Christopher Caldwell (born 1962) is an American journalist and senior editor at The Weekly Standard, as well as a regular contributor to the Financial Times and Slate. His writing also frequently appears in The Wall Street Journal, The New York Times, where he is a contributing editor to the paper's magazine, and The Washington Post. He was also a regular contributor to The Atlantic Monthly and The New York Press and the assistant managing editor of The American Spectator.
Interview with the U.S. Holocaust Memorial Museum (2007)
- Interview (2007)
- [L]aws against Holocaust denial have done more harm than good. On a practical political level, I think that they give very intolerant mischief makers a cheap and easy way to pose as something more exalted than what they actually are, as sort of martyrs of free speech.

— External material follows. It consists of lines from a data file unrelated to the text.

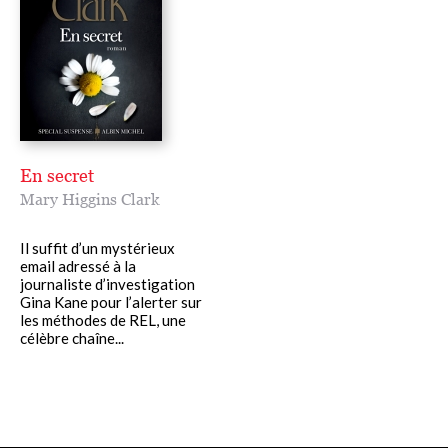
En secret
Mary Higgins Clark
Il suffit d’un mystérieux
email adressé à la
journaliste d’investigation
Gina Kane pour l’alerter sur
les méthodes de REL, une
célèbre chaîne...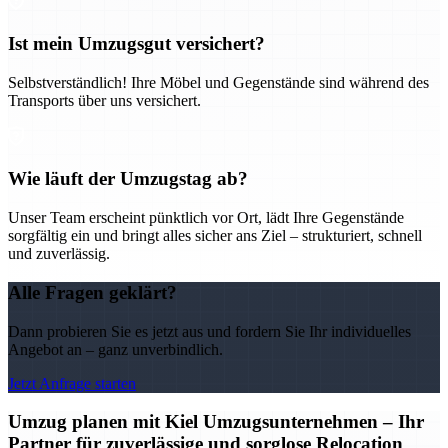
Ist mein Umzugsgut versichert?
Selbstverständlich! Ihre Möbel und Gegenstände sind während des
Transports über uns versichert.
Wie läuft der Umzugstag ab?
Unser Team erscheint pünktlich vor Ort, lädt Ihre Gegenstände
sorgfältig ein und bringt alles sicher ans Ziel – strukturiert, schnell
und zuverlässig.
Alle Fragen geklärt?
Dann probieren Sie es jetzt aus und fordern Sie Ihr individuelles
Angebot an – ganz unverbindlich.
Jetzt Anfrage starten
Umzug planen mit Kiel Umzugsunternehmen – Ihr
Partner für zuverlässige und sorglose Relocation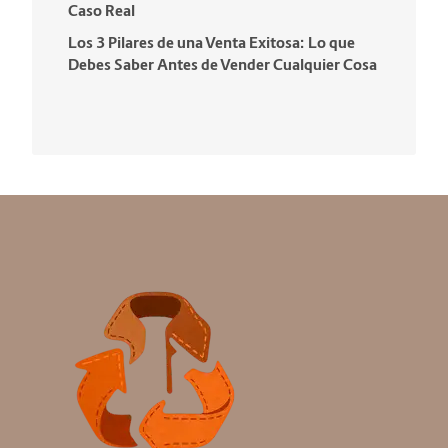
Caso Real
Los 3 Pilares de una Venta Exitosa: Lo que
Debes Saber Antes de Vender Cualquier Cosa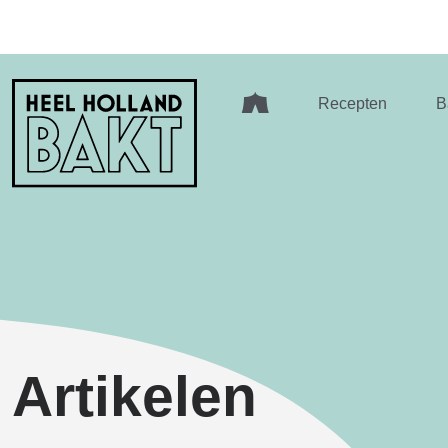
Heel
Recepten
B
Holland
Bakt
Artikelen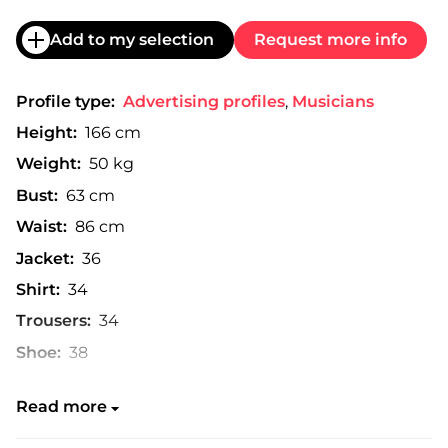
Add to my selection
Request more info
Profile type:
Advertising profiles
,
Musicians
Height:
166 cm
Weight:
50 kg
Bust:
63 cm
Waist:
86 cm
Jacket:
36
Shirt:
34
Trousers:
34
Shoe:
38
Read more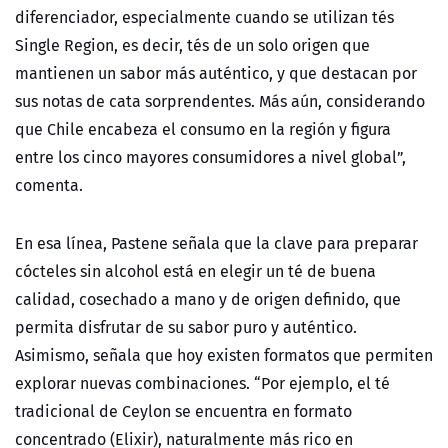
diferenciador, especialmente cuando se utilizan tés
Single Region, es decir, tés de un solo origen que
mantienen un sabor más auténtico, y que destacan por
sus notas de cata sorprendentes. Más aún, considerando
que Chile encabeza el consumo en la región y figura
entre los cinco mayores consumidores a nivel global”,
comenta.
En esa línea, Pastene señala que la clave para preparar
cócteles sin alcohol está en elegir un té de buena
calidad, cosechado a mano y de origen definido, que
permita disfrutar de su sabor puro y auténtico.
Asimismo, señala que hoy existen formatos que permiten
explorar nuevas combinaciones.
“Por ejemplo, el té
tradicional de Ceylon se encuentra en formato
concentrado (Elixir), naturalmente más rico en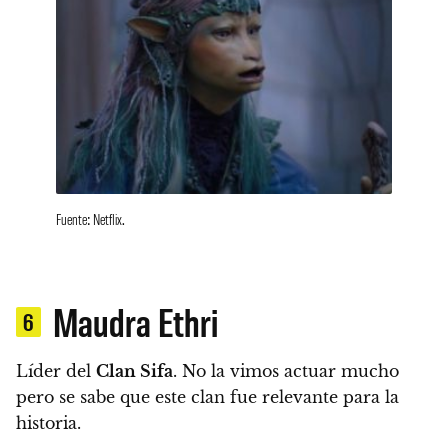
Fuente: Netflix.
Maudra Ethri
6
Líder del
Clan Sifa
.
No la vimos actuar mucho
pero se sabe que este clan fue relevante para la
historia.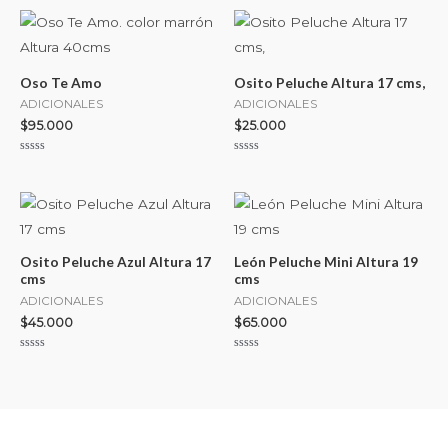
Oso Te Amo
Osito Peluche Altura 17 cms,
ADICIONALES
ADICIONALES
$
95.000
$
25.000
Valorado
Valorado
con
con
0
0
de
de
5
5
Osito Peluche Azul Altura 17
León Peluche Mini Altura 19
cms
cms
ADICIONALES
ADICIONALES
$
45.000
$
65.000
Valorado
Valorado
con
con
0
0
de
de
5
5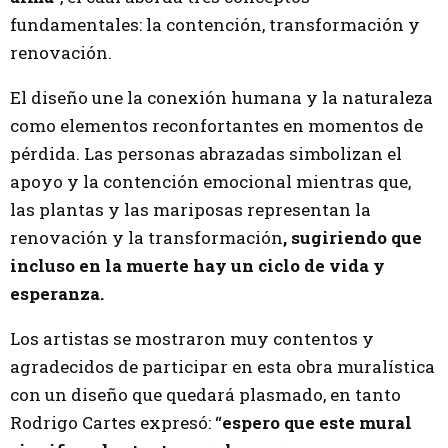
fundamentales: la contención, transformación y
renovación.
El diseño une la conexión humana y la naturaleza
como elementos reconfortantes en momentos de
pérdida. Las personas abrazadas simbolizan el
apoyo y la contención emocional mientras que,
las plantas y las mariposas representan la
renovación y la transformación
, sugiriendo que
incluso en la muerte hay un ciclo de vida y
esperanza.
Los artistas se mostraron muy contentos y
agradecidos de participar en esta obra muralística
con un diseño que quedará plasmado, en tanto
Rodrigo Cartes expresó: “
espero que este mural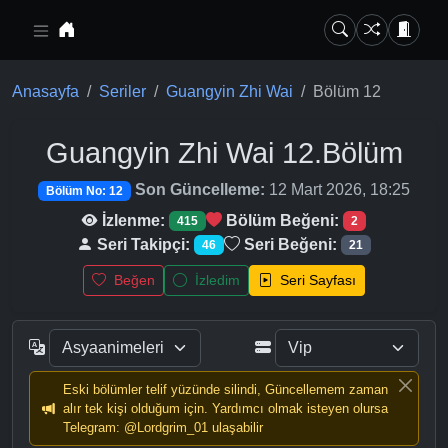
Ana içeriğe geç
Anasayfa
Seriler
Guangyin Zhi Wai
Bölüm 12
Guangyin Zhi Wai
12.Bölüm
Son Güncelleme:
12 Mart 2026, 18:25
Bölüm No: 12
İzlenme:
Bölüm Beğeni:
415
2
Seri Takipçi:
Seri Beğeni:
46
21
Beğen
İzledim
Seri Sayfası
Eski bölümler telif yüzünde silindi, Güncellemem zaman
alır tek kişi olduğum için. Yardımcı olmak isteyen olursa
Telegram: @Lordgrim_01 ulaşabilir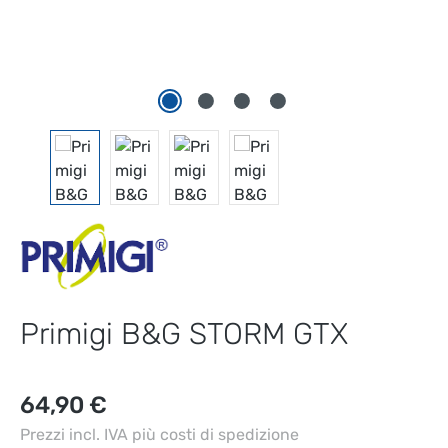
Primigi B&G STORM GTX
Prezzo normale:
64,90 €
Prezzi incl. IVA più costi di spedizione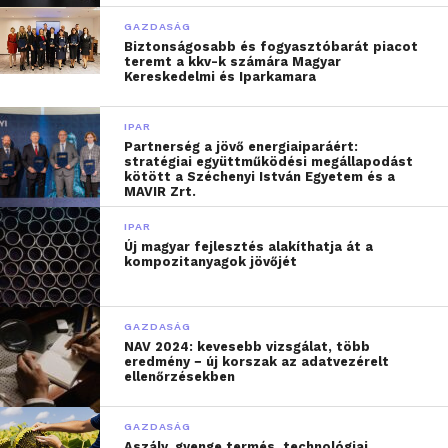
GAZDASÁG
Biztonságosabb és fogyasztóbarát piacot
teremt a kkv-k számára Magyar
Kereskedelmi és Iparkamara
IPAR
Partnerség a jövő energiaiparáért:
stratégiai együttműködési megállapodást
kötött a Széchenyi István Egyetem és a
MAVIR Zrt.
IPAR
Új magyar fejlesztés alakíthatja át a
kompozitanyagok jövőjét
GAZDASÁG
NAV 2024: kevesebb vizsgálat, több
eredmény − új korszak az adatvezérelt
ellenőrzésekben
GAZDASÁG
Aszály, gyenge termés, technológiai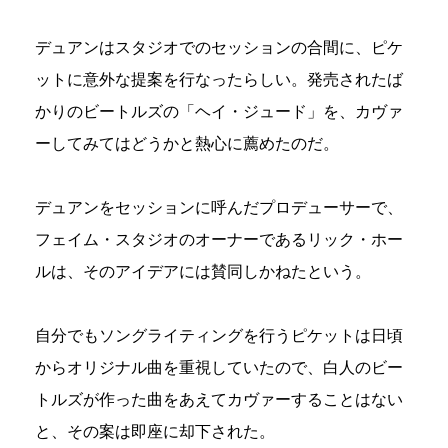
デュアンはスタジオでのセッションの合間に、ピケ
ットに意外な提案を行なったらしい。発売されたば
かりのビートルズの「ヘイ・ジュード」を、カヴァ
ーしてみてはどうかと熱心に薦めたのだ。
デュアンをセッションに呼んだプロデューサーで、
フェイム・スタジオのオーナーであるリック・ホー
ルは、そのアイデアには賛同しかねたという。
自分でもソングライティングを行うピケットは日頃
からオリジナル曲を重視していたので、白人のビー
トルズが作った曲をあえてカヴァーすることはない
と、その案は即座に却下された。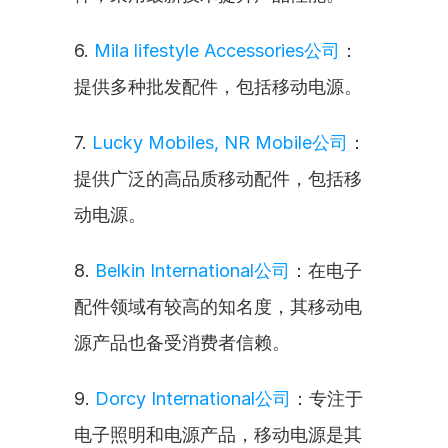
6. 
Mila lifestyle Accessories公司
：
提供多种批发配件，包括移动电源。
7. 
Lucky Mobiles, NR Mobile公司
：
提供广泛的高品质移动配件，包括移
动电源。
8. 
Belkin International公司
：在电子
配件领域有较高的知名度，其移动电
源产品也备受消费者信赖。
9. 
Dorcy International公司
：专注于
电子照明和电源产品，移动电源是其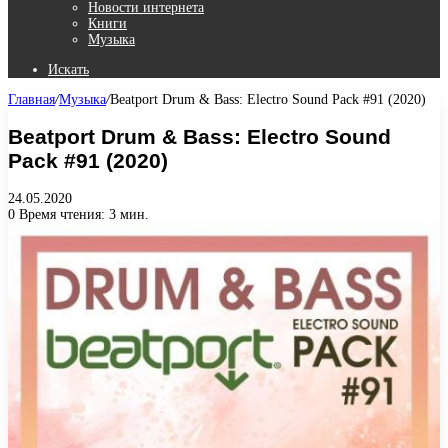
Новости интернета
Книги
Музыка
Искать
Главная
/
Музыка
/
Beatport Drum & Bass: Electro Sound Pack #91 (2020)
Beatport Drum & Bass: Electro Sound
Pack #91 (2020)
24.05.2020
0
Время чтения: 3 мин.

- [Y]ou see evidence in the united Europe—in which there is free circulation of people and ideas—of a much more homegrown European-style antisemitism. You see a sort of waning of vigilance. You see a rise of the kind of clubby, dinner-party type antisemitism in England, where it is very strong. So I do think there is a new antisemitism, but I'm afraid it hasn't so much replaced the old antisemitism as exists alongside of it.
Interview with Bill Kristol (March 2017)
- Interview with Bill Kristol (20 March 2017)
- [T]he escalation of the radicalization of Muslims in Europe, I think, has, in the past 2 or 3 years – and you know the incidents – the Nice truck bombing, the Berlin Christmas Fair bombing, those sorts of incidents, I think, have really worried Europeans.
- The thing I worry about in Europe is that there is a logic of escalation in some of this. That the people whose voices aren’t heard have to do things to make their voices heard. Do you know what I mean? They’ll have to, you know, like, demonstrate and that kind of thing.
- Europe can be the scene of world history even if it’s not the protagonist in world history, but it seems to show very little sign of being the protagonist.